START LISTED RECORDS
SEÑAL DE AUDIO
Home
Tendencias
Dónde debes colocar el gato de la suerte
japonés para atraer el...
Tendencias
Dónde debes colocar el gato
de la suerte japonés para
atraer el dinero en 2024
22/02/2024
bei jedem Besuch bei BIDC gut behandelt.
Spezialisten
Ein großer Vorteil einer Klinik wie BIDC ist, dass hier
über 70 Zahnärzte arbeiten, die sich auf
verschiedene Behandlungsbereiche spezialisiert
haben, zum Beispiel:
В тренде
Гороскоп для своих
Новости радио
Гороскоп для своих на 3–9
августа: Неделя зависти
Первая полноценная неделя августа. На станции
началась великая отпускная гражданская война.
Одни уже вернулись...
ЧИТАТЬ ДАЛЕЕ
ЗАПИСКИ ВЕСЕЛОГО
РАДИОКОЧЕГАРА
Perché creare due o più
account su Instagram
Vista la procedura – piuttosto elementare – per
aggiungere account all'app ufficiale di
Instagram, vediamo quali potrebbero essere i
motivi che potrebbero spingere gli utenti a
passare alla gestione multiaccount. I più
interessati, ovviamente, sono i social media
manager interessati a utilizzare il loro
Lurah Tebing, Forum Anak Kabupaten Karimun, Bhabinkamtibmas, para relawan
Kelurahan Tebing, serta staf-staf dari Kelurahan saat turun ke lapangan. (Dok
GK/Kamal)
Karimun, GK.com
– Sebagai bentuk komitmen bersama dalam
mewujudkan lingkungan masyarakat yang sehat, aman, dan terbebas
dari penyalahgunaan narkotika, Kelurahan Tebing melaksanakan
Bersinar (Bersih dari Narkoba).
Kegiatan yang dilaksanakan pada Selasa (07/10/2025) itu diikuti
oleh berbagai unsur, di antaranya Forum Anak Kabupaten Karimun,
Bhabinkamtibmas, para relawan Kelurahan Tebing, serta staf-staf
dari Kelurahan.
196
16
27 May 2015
END LISTED RECORDS
THE TASK | Filter the listing above down to the lines that contain the string "atraer", matching case exactly, and copy each such line in full.

SOLUTION TO THIS PROBLEM |
japonés para atraer el...
atraer el dinero en 2024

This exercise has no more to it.